Accidental ingestion of liquid mosquito repellents can result in transfluthrin poisoning which manifests as intravascular haemolysis and methemoglobinemia, uncontrolled seizures, and rise in leucocytes counts in juveniles and adults. Transfluthrin contribute to severe morphological deformities during foetal developing stage and also in a developed child and it accounts for a high mortality rate. Analysis showed that DDT and DDE were present in staple foods, including teff, maize, and red pepper.
Findings shows that expression of RB1 gene as well as Cytokines Block Micro Nucleus (CBMN) assay in cultured human lymphocytes were used the potential mutagenic and genotoxic and cytotoxic effects of DEET.33 Ingestion of DEET can cause rapid actions like coma, convulsions, respiratory disease, severe hypotension may lead to death. This occurs by both oral or cutaneous route. Seizures is the significant symptom in chronic exposure to DEET. 28 As per studies mosquito repellents affects Red Blood Cells (RBC) White Blood Cell (WBC) and lung damage is confirmed through animal studies.
This systematic review suggests that exposure to mosquito repellents, organochlorine pesticides, DEET, other organochlorine compounds would culminate in chronic systemic conditions which gradually may lead to malignancies. These components cause damage to not only adults also affect the foetus through placental transmission. Major vital organs are viable to malignancies based on the extent of exposure to such components.
Various studies show results of hormone related malignancies, some common examples are breast cancer and prostate cancer as evaluated by Xiaohui Xu et.al4 and incenses type of repellents has become the need of day-to-day existence, respiratory diseases are the result of using incense repellents which leads to lung cancer.
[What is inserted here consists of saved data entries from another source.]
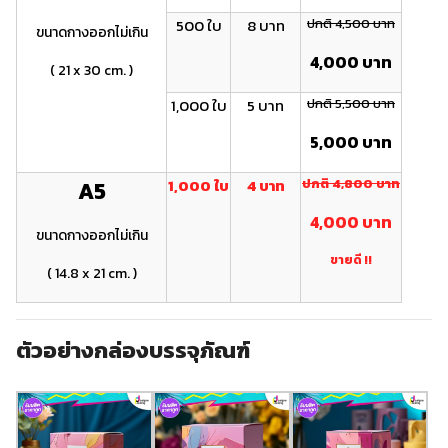
500 ใบ
8 บาท
ปกติ 4,500 บาท
ขนาดกางออกไม่เกิน
4,000 บาท
( 21 x 30 cm. )
1,000 ใบ
5 บาท
ปกติ 5,500 บาท
5,000 บาท
1,000 ใบ
4 บาท
ปกติ 4 ,800 บาท
A5
4 ,000 บาท
ขนาดกางออกไม่เกิน
ขายดี !!
( 14.8 x 21 cm. )
ตัวอย่างกล่องบรรจุภัณฑ์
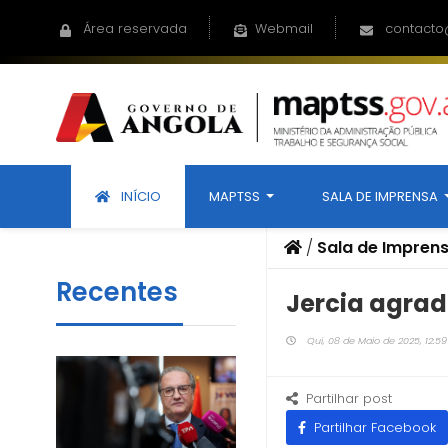
Área reservada
Webmail
contacto
INÍCIO
MAPTSS
SALA DE IMPRENSA
/
Sala de Impren
Recentes
Jercia agrad
Qui, 08 de Maio de 2025, 12:59
Partilhar post
Partilhar Facebook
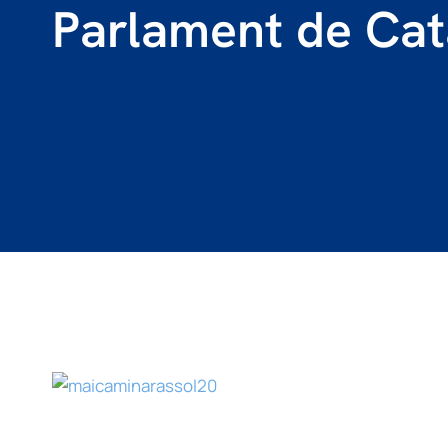
Parlament de Cat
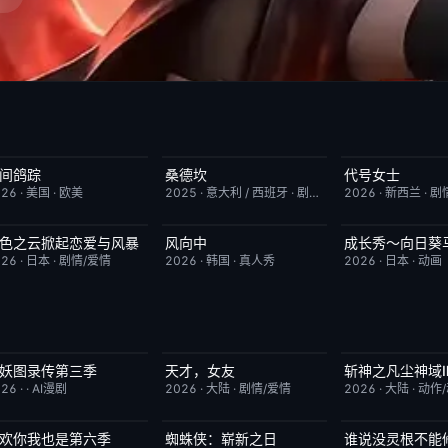
间鸽踪
桑德坎
代号女士
更新至第01集
1.0
完结
9.0
完结
026
·
美国
·
欧美
2025
·
意大利 / 西班牙
·
剧情/动作
2026
·
新西兰
·
剧
色之云掀起恋爱与风暴
风向中
成长秀～向日葵
更新至第5集
6.0
更新至第02集
10.0
更新至第06集
026
·
日本
·
剧情/爱情
2026
·
韩国
·
真人秀
2026
·
日本
·
动画
妖图录传第三季
天才，女友
斩神之凡尘神域
完结
10.0
更新至第18集
7.0
更新至第09集
026
·
·
AI漫剧
2026
·
大陆
·
剧情/爱情
2026
·
大陆
·
动作
欢你我也是第六季
蜘蛛侠：崭新之日
今日更新
4.0
TC中字
7.8
完结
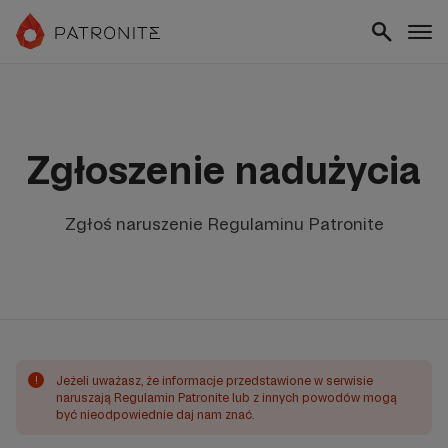
Zgłoszenie nadużycia
Zgłoś naruszenie Regulaminu Patronite
!
Jeżeli uważasz, że informacje przedstawione w serwisie
naruszają Regulamin Patronite lub z innych powodów mogą
być nieodpowiednie daj nam znać.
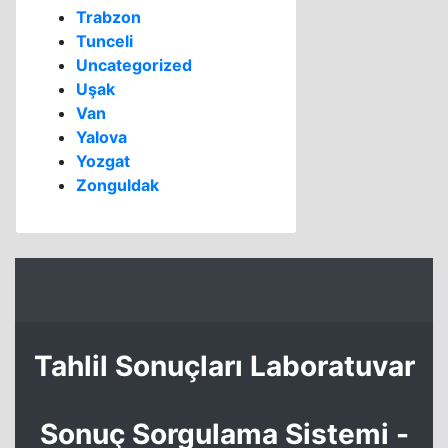
Trabzon
Tunceli
Uncategorized
Uşak
Van
Yalova
Yozgat
Zonguldak
Tahlil Sonuçları Laboratuvar
Sonuç Sorgulama Sistemi -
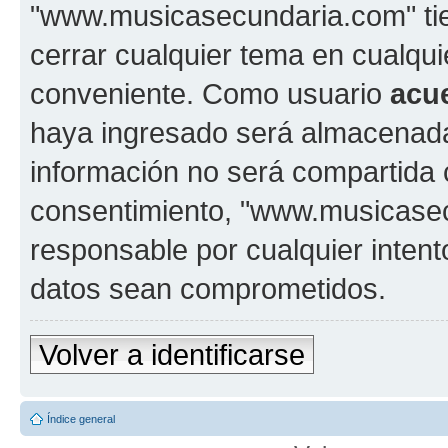
"www.musicasecundaria.com" tien
cerrar cualquier tema en cualq
conveniente. Como usuario
acu
haya ingresado será almacenada
información no será compartida 
consentimiento, "www.musicase
responsable por cualquier intent
datos sean comprometidos.
Volver a identificarse
Índice general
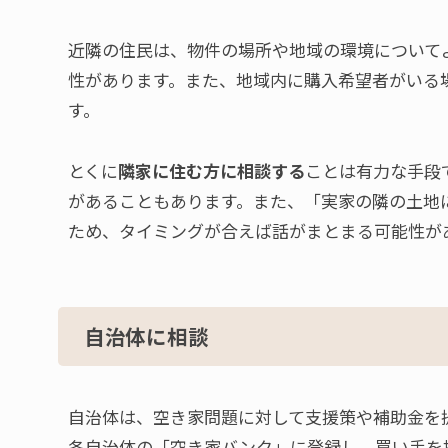
近隣の住民は、物件の場所や地域の環境について
性があります。また、地域内に購入希望者がいる
す。
とくに
隣家に住む方に相談する
ことは有力な手段
があることもあります。また、「実家の隣の土地
ため、タイミングが合えば話がまとまる可能性が
自治体に相談
自治体は、空き家問題に対して支援策や補助金を
各自治体の「空き家バンク」に登録し、買い手を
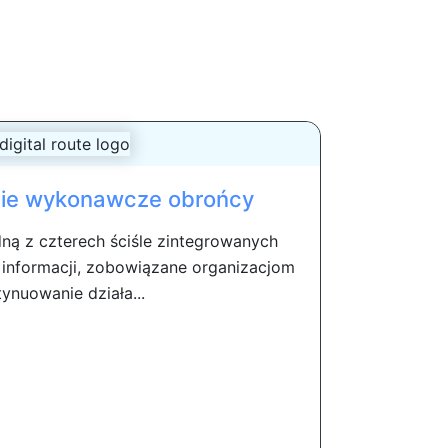
e wykonawcze obrońcy
edną z czterech ściśle zintegrowanych
informacji, zobowiązane organizacjom
ynuowanie działa...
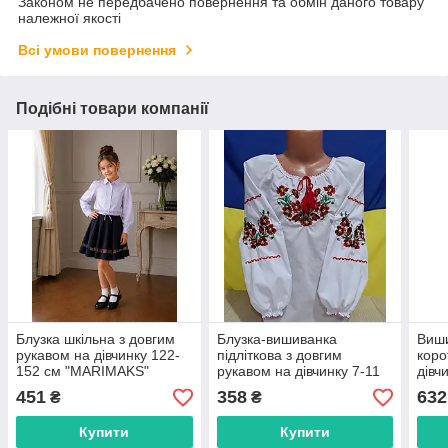
Законом не передбачено повернення та обмін даного товару
належної якості
Всі умови повернення
Подібні товари компанії
Блузка шкільна з довгим
Блузка-вишиванка
Виши
рукавом на дівчинку 122-
підліткова з довгим
коро
152 см "MARIMAKS"
рукавом на дівчинку 7-11
дівч
купити недорого від
років "VYSHYVANKA"
"VY
451
358
632
₴
₴
прямого постачальника
недорогого від прямого
від 
постачальника
пост
Купити
Купити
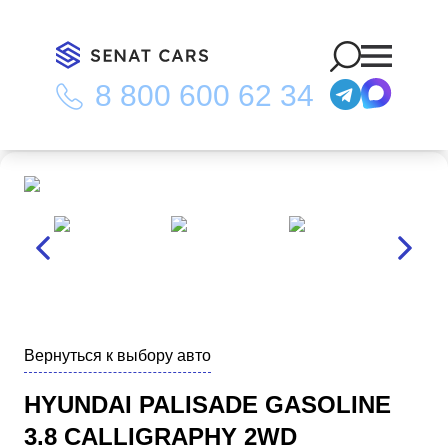
8 800 600 62 34
Главная
/
Каталог
/
Hyundai Palisade Gasoline 3.8 Calligraphy
2WD
Вернуться к выбору авто
HYUNDAI PALISADE GASOLINE
3.8 CALLIGRAPHY 2WD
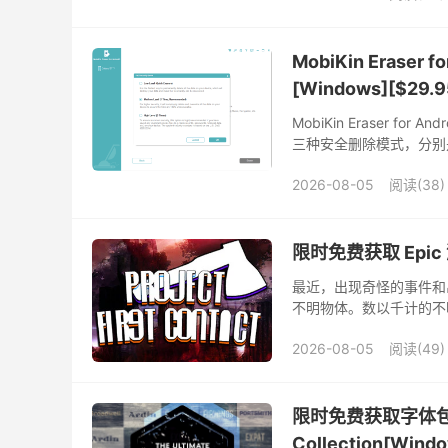
MobiKin Eraser
[Windows][$29.
MobiKin Eraser f
三种安全删除模式，分别
就好了，可以让你的数据
2026-08-05
阅读(38)
限时免费获取 Epic 游戏
最近，出现奇怪的事件和
不明物体。数以千计的不
Project First Cont
2026-08-05
阅读(49)
限时免费获取字体包 Ult
Collection[Win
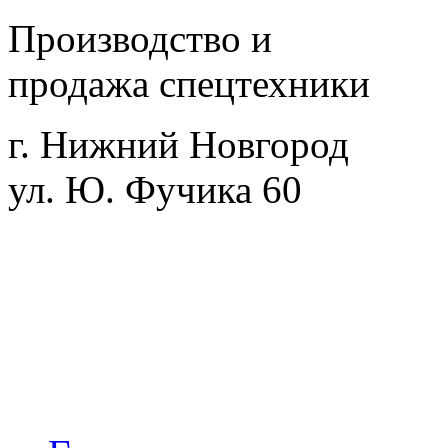
Производство и
продажа спецтехники
г. Нижний Новгород
ул. Ю. Фучика 60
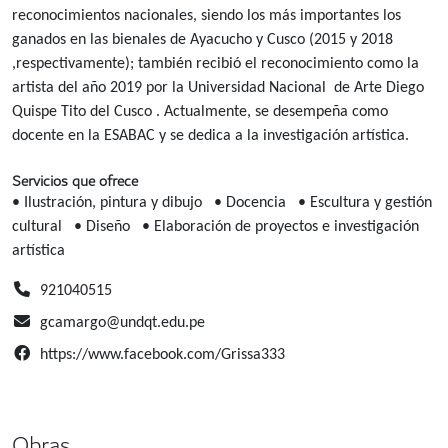
reconocimientos nacionales, siendo los más importantes los
ganados en las bienales de Ayacucho y Cusco (2015 y 2018
,respectivamente); también recibió el reconocimiento como la
artista del año 2019 por la Universidad Nacional de Arte Diego
Quispe Tito del Cusco . Actualmente, se desempeña como
docente en la ESABAC y se dedica a la investigación artística.
Servicios que ofrece
• Ilustración, pintura y dibujo
• Docencia
• Escultura y gestión
cultural
• Diseño
• Elaboración de proyectos e investigación
artística
921040515
gcamargo@undqt.edu.pe
https://www.facebook.com/Grissa333
Obras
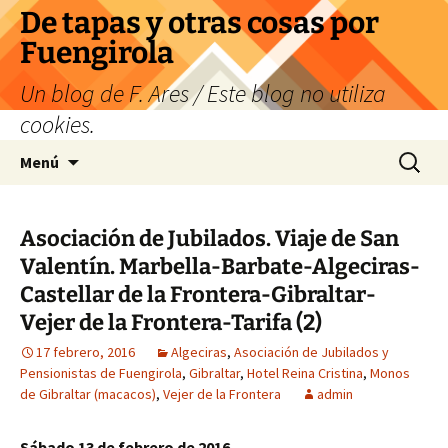
Saltar
De tapas y otras cosas por
al
Fuengirola
contenido
Un blog de F. Ares / Este blog no utiliza
cookies.
Buscar:
Menú
Asociación de Jubilados. Viaje de San
Valentín. Marbella-Barbate-Algeciras-
Castellar de la Frontera-Gibraltar-
Vejer de la Frontera-Tarifa (2)
17 febrero, 2016
Algeciras
,
Asociación de Jubilados y
Pensionistas de Fuengirola
,
Gibraltar
,
Hotel Reina Cristina
,
Monos
de Gibraltar (macacos)
,
Vejer de la Frontera
admin
Sábado 13 de febrero de 2016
Some formulations of mosquito repellents are available with the combination of repellent and sunscreen, this combination is more prone to skin cancer(melanoma) affecting the teenage group of people along with allergic reactions and other skin disease which is highly transmittable to other people. Mosquito repellents show alterations in the leukocyte profile and histopathology of lung in case of carcinoma involving lung and associated structures. One of the prevalent types of carcinomas is Retinoblastoma affecting young age people.
Despite being widely used to protect against vector-borne diseases, mosquito repellents can be harmful to one's health because some of their active ingredients are toxic and carcinogenic. Significant negative effects are currently highlighted by the evidence, but there is not enough conclusive data to draw firm conclusions about causal relationships. To clarify the long-term effects of mosquito repellent exposure on human health, comprehensive longitudinal studies, toxicological analyses, and clinical trials are therefore necessary. The possible health risks connected to these widely used products can be reduced by enforcing strict regulations, encouraging the use of safer natural substitutes, and raising public awareness.